:: Extract provided

For optical excitation (pump) we used a Ti:Sapphire amplifier (Legend Elite Duo, COHERENT). This amplifier is driven by the same oscillator (Micra, COHERENT, 800 nm) as the laser which is used to drive the femtoslicing process [10]. The oscillator, running at 83.3 MHz ($\widehat{=}$12 ns), is phase-locked to the master clock of the storage ring. The overall trigger scheme is presented in Figure 2. The amplifier generates an energy per pulse of up to ∼1.8 mJ at a maximum frequency of 6 kHz at a center wavelength of 800 nm (FWHM ∼45 fs). Frequency doubling (400 nm, FWHM ∼70 fs) using a Beta Barium Borate (BBO) crystal is available. Additionally, an optical parametric amplifier (OPA) is available, which can deliver laser pulses in the spectral range from about 250 nm to about 30 μm.

::::

### List of tasks
a: According to the laser excitation passage, what is the maximum frequency at which the amplifier can operate?
b: Reproduce the stretch of the laser excitation passage from "For optical excitation" through "about 30 μm.", swapping "storage ring" for "synchrotron".

:: Entries supplied

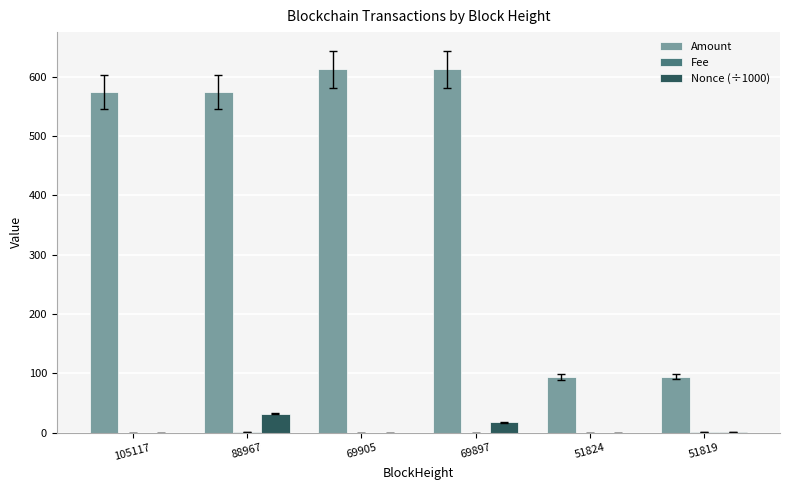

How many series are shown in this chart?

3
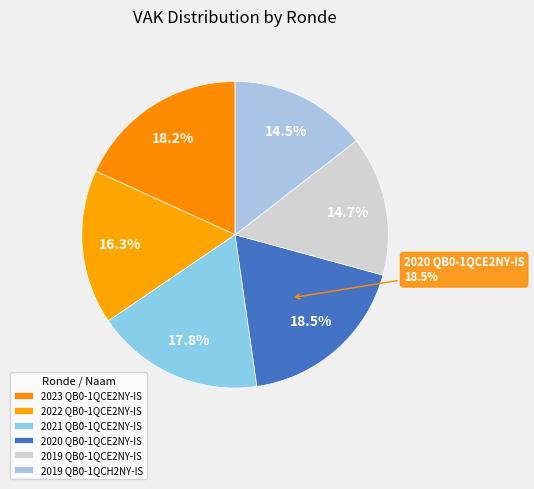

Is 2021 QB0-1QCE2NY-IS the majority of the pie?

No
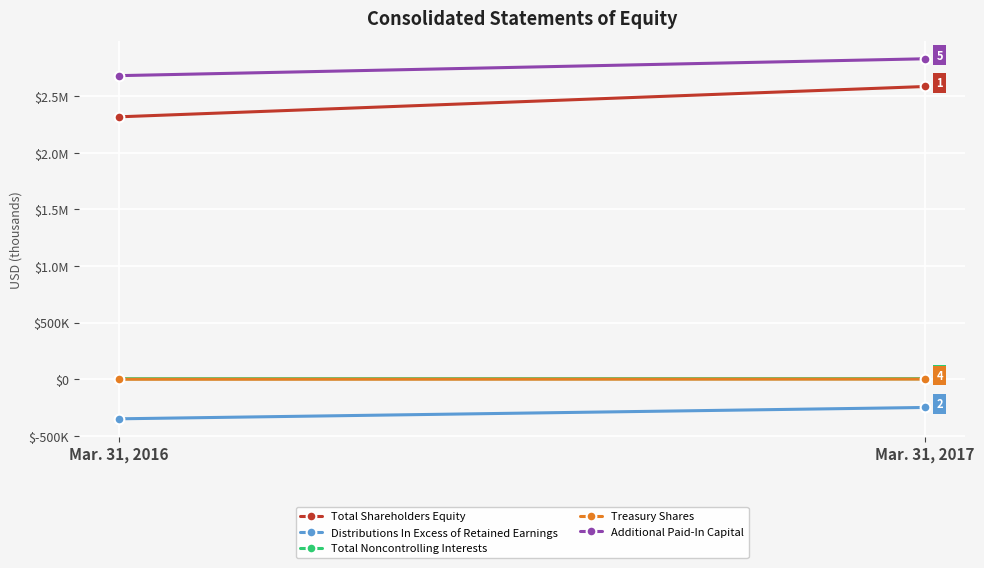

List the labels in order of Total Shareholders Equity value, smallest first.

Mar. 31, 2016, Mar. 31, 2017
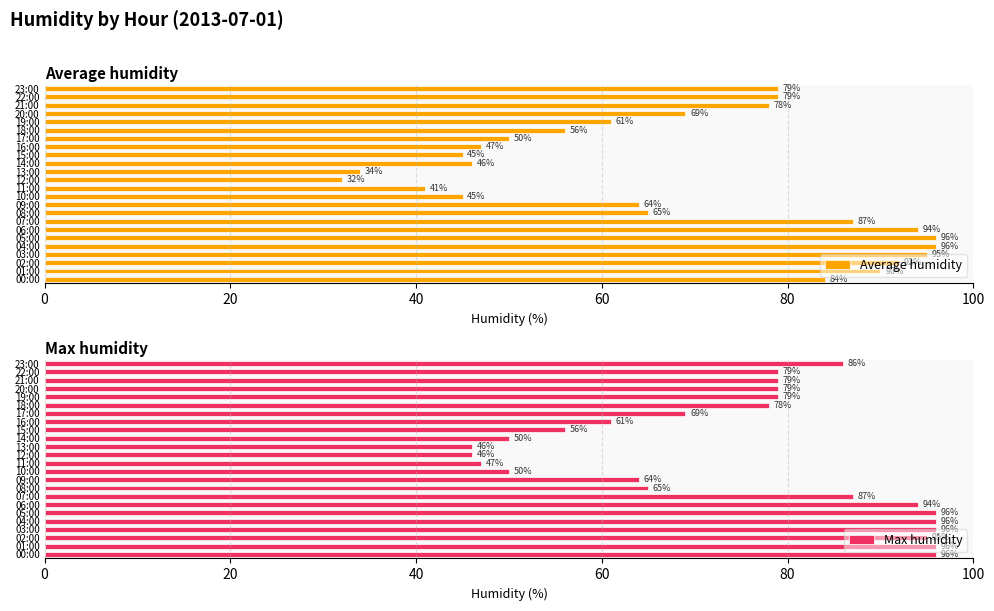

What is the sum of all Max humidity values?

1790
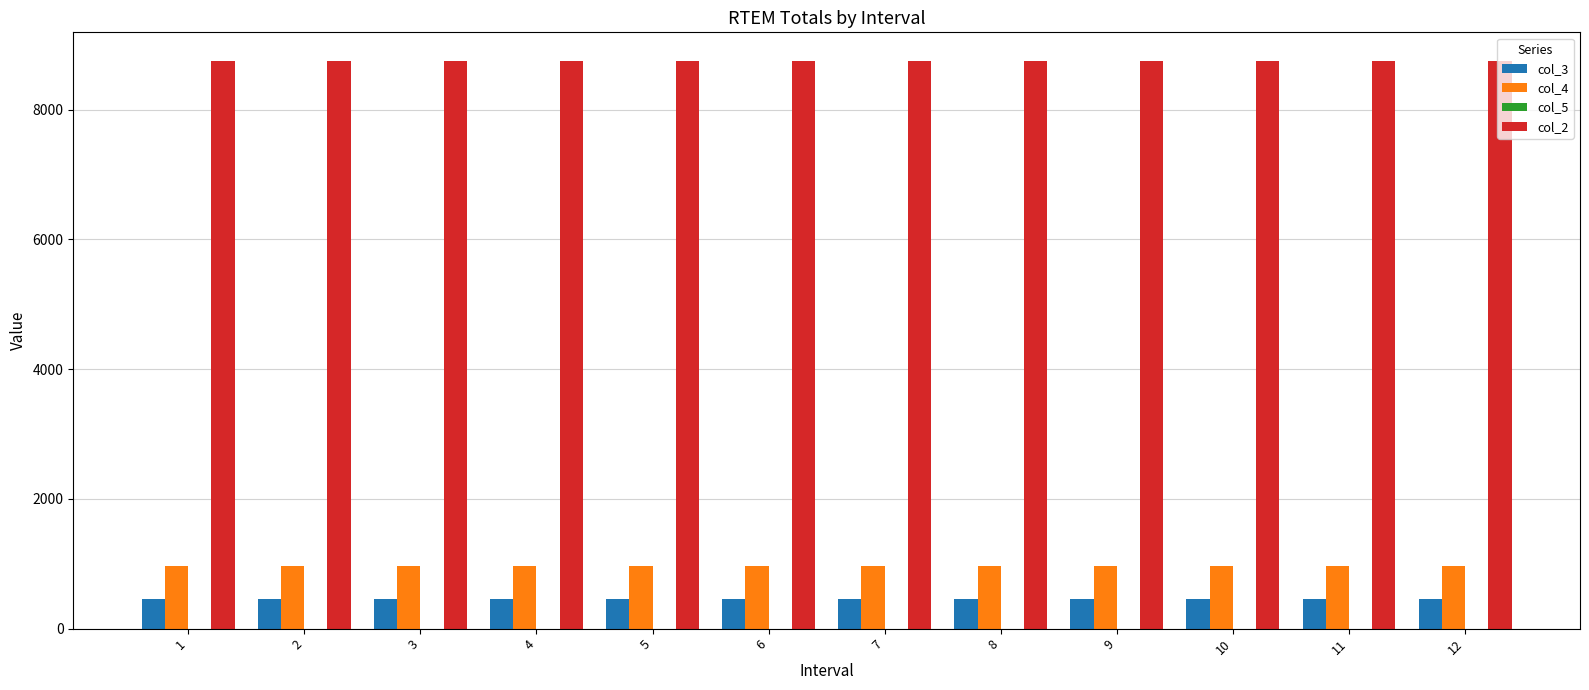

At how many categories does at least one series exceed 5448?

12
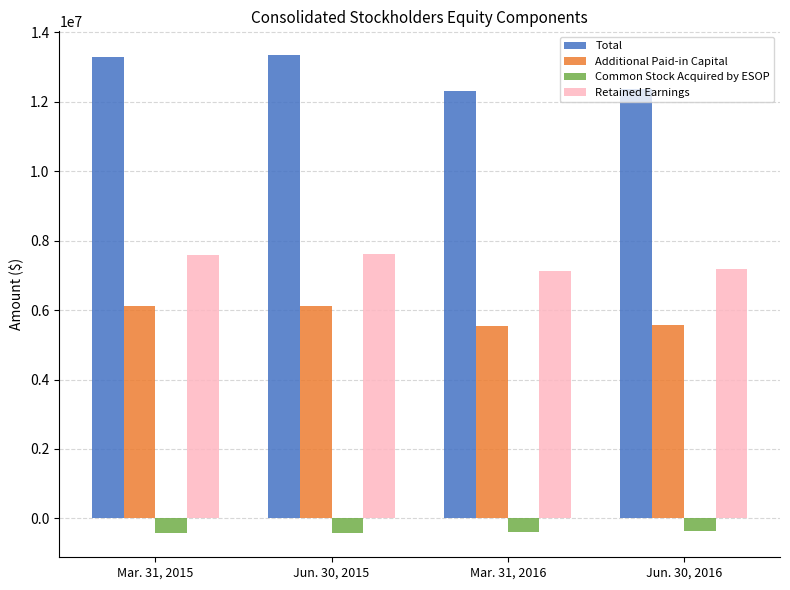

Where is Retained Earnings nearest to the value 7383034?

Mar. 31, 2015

::::

### Results of the exercise
a: 6 kHz

b:
For optical excitation (pump) we used a Ti:Sapphire amplifier (Legend Elite Duo, COHERENT). This amplifier is driven by the same oscillator (Micra, COHERENT, 800 nm) as the laser which is used to drive the femtoslicing process [10]. The oscillator, running at 83.3 MHz ($\widehat{=}$12 ns), is phase-locked to the master clock of the synchrotron. The overall trigger scheme is presented in Figure 2. The amplifier generates an energy per pulse of up to ∼1.8 mJ at a maximum frequency of 6 kHz at a center wavelength of 800 nm (FWHM ∼45 fs). Frequency doubling (400 nm, FWHM ∼70 fs) using a Beta Barium Borate (BBO) crystal is available. Additionally, an optical parametric amplifier (OPA) is available, which can deliver laser pulses in the spectral range from about 250 nm to about 30 μm.